True crime content has emerged as one of the most consistently high-performing topic categories in short-form video, drawing massive audiences through a combination of narrative tension, genuine curiosity, and the human impulse to make sense of disturbing events. What makes the format particularly well-suited to platforms like TikTok and Instagram is its natural storytelling arc — true crime almost always has a beginning, a middle, and a reveal, which maps cleanly onto the compressed attention windows of short-form video.

The top-performing true crime videos reveal a counterintuitive but highly effective creative pattern: incongruity between setting and subject matter dramatically amplifies engagement. @swaggylaggygolfdaddy has built one of the most compelling case studies in this space, generating over 4.1 million views on a single video by explaining conspiracy theories while casually playing golf. The relaxed, almost absurdist backdrop creates a tonal contrast that disarms viewers and encourages longer watch times — the brain stays engaged partly because it's trying to reconcile the leisure activity with the gravity of the content. Across multiple videos in this format, the creator has accumulated tens of millions of cumulative views, suggesting this isn't a one-time anomaly but a repeatable structural formula. The like-to-view ratios, consistently hovering around 8–9%, indicate strong emotional investment from the audience, well above typical benchmarks for informational content.

More traditional approaches to true crime also perform, though they tend to require stronger production or journalistic credibility to break through. @theoregonian's reporter-style crime timeline breakdown and @yoonj_kim's investigative vlog into forged real estate deeds both demonstrate that documentary-adjacent formats retain a dedicated audience, particularly when the subject matter feels locally grounded or procedurally specific. These videos tend to attract viewers who are less interested in entertainment and more invested in genuine understanding — a slightly different audience segment, but one with high retention and comment engagement.
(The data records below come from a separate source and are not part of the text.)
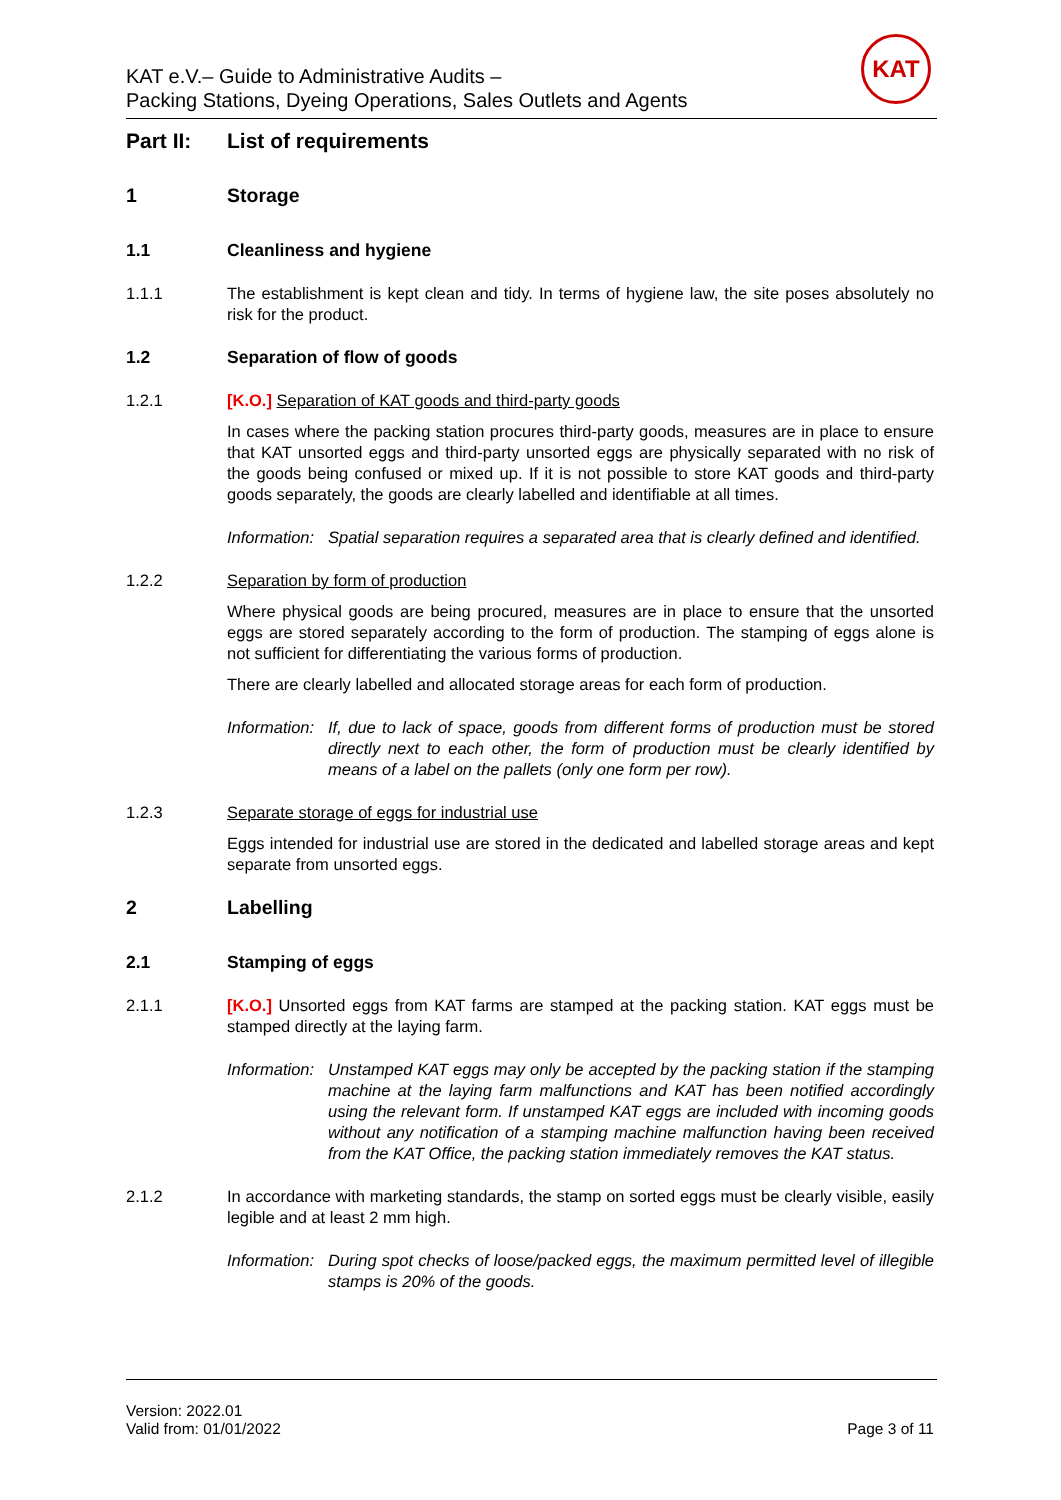KAT e.V.– Guide to Administrative Audits –
Packing Stations, Dyeing Operations, Sales Outlets and Agents
KAT
Part II: List of requirements
1 Storage
1.1 Cleanliness and hygiene
1.1.1 The establishment is kept clean and tidy. In terms of hygiene law, the site poses absolutely no risk for the product.
1.2 Separation of flow of goods
1.2.1 [K.O.] Separation of KAT goods and third-party goods
In cases where the packing station procures third-party goods, measures are in place to ensure that KAT unsorted eggs and third-party unsorted eggs are physically separated with no risk of the goods being confused or mixed up. If it is not possible to store KAT goods and third-party goods separately, the goods are clearly labelled and identifiable at all times.
Information: Spatial separation requires a separated area that is clearly defined and identified.
1.2.2 Separation by form of production
Where physical goods are being procured, measures are in place to ensure that the unsorted eggs are stored separately according to the form of production. The stamping of eggs alone is not sufficient for differentiating the various forms of production.
There are clearly labelled and allocated storage areas for each form of production.
Information: If, due to lack of space, goods from different forms of production must be stored directly next to each other, the form of production must be clearly identified by means of a label on the pallets (only one form per row).
1.2.3 Separate storage of eggs for industrial use
Eggs intended for industrial use are stored in the dedicated and labelled storage areas and kept separate from unsorted eggs.
2 Labelling
2.1 Stamping of eggs
2.1.1 [K.O.] Unsorted eggs from KAT farms are stamped at the packing station. KAT eggs must be stamped directly at the laying farm.
Information: Unstamped KAT eggs may only be accepted by the packing station if the stamping machine at the laying farm malfunctions and KAT has been notified accordingly using the relevant form. If unstamped KAT eggs are included with incoming goods without any notification of a stamping machine malfunction having been received from the KAT Office, the packing station immediately removes the KAT status.
2.1.2 In accordance with marketing standards, the stamp on sorted eggs must be clearly visible, easily legible and at least 2 mm high.
Information: During spot checks of loose/packed eggs, the maximum permitted level of illegible stamps is 20% of the goods.
Version: 2022.01
Valid from: 01/01/2022
Page 3 of 11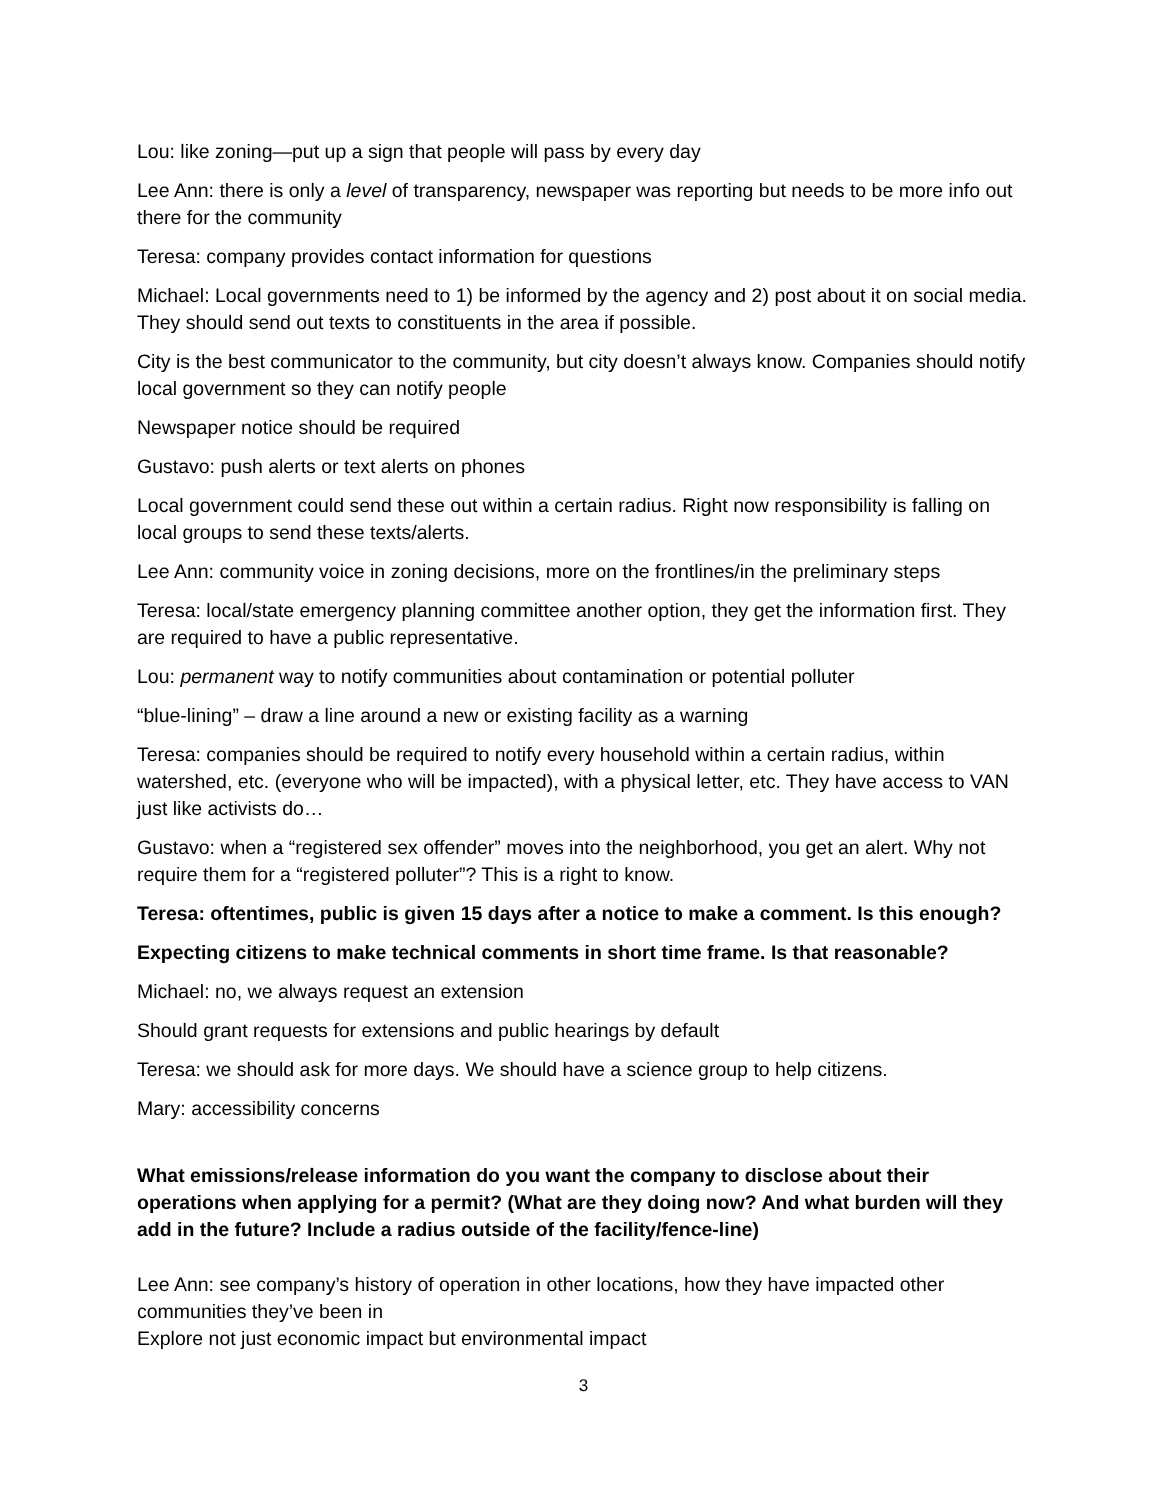Lou: like zoning—put up a sign that people will pass by every day
Lee Ann: there is only a level of transparency, newspaper was reporting but needs to be more info out there for the community
Teresa: company provides contact information for questions
Michael: Local governments need to 1) be informed by the agency and 2) post about it on social media. They should send out texts to constituents in the area if possible.
City is the best communicator to the community, but city doesn’t always know. Companies should notify local government so they can notify people
Newspaper notice should be required
Gustavo: push alerts or text alerts on phones
Local government could send these out within a certain radius. Right now responsibility is falling on local groups to send these texts/alerts.
Lee Ann: community voice in zoning decisions, more on the frontlines/in the preliminary steps
Teresa: local/state emergency planning committee another option, they get the information first. They are required to have a public representative.
Lou: permanent way to notify communities about contamination or potential polluter
“blue-lining” – draw a line around a new or existing facility as a warning
Teresa: companies should be required to notify every household within a certain radius, within watershed, etc. (everyone who will be impacted), with a physical letter, etc. They have access to VAN just like activists do…
Gustavo: when a “registered sex offender” moves into the neighborhood, you get an alert. Why not require them for a “registered polluter”? This is a right to know.
Teresa: oftentimes, public is given 15 days after a notice to make a comment. Is this enough?
Expecting citizens to make technical comments in short time frame. Is that reasonable?
Michael: no, we always request an extension
Should grant requests for extensions and public hearings by default
Teresa: we should ask for more days. We should have a science group to help citizens.
Mary: accessibility concerns
What emissions/release information do you want the company to disclose about their operations when applying for a permit? (What are they doing now? And what burden will they add in the future? Include a radius outside of the facility/fence-line)
Lee Ann: see company’s history of operation in other locations, how they have impacted other communities they’ve been in
Explore not just economic impact but environmental impact
3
For content creators and marketers studying true crime as a topic, the core lesson is that the most shareable versions of this content balance informational density with personality-driven delivery. Whether that means explaining a decades-old conspiracy from a golf fairway or walking through court documents in a straightforward talking-head format, the throughline is a narrator who feels both knowledgeable and accessible. True crime rewards creators who can make complexity feel manageable, and short-form platforms reward those who can do it in under sixty seconds without losing the thread.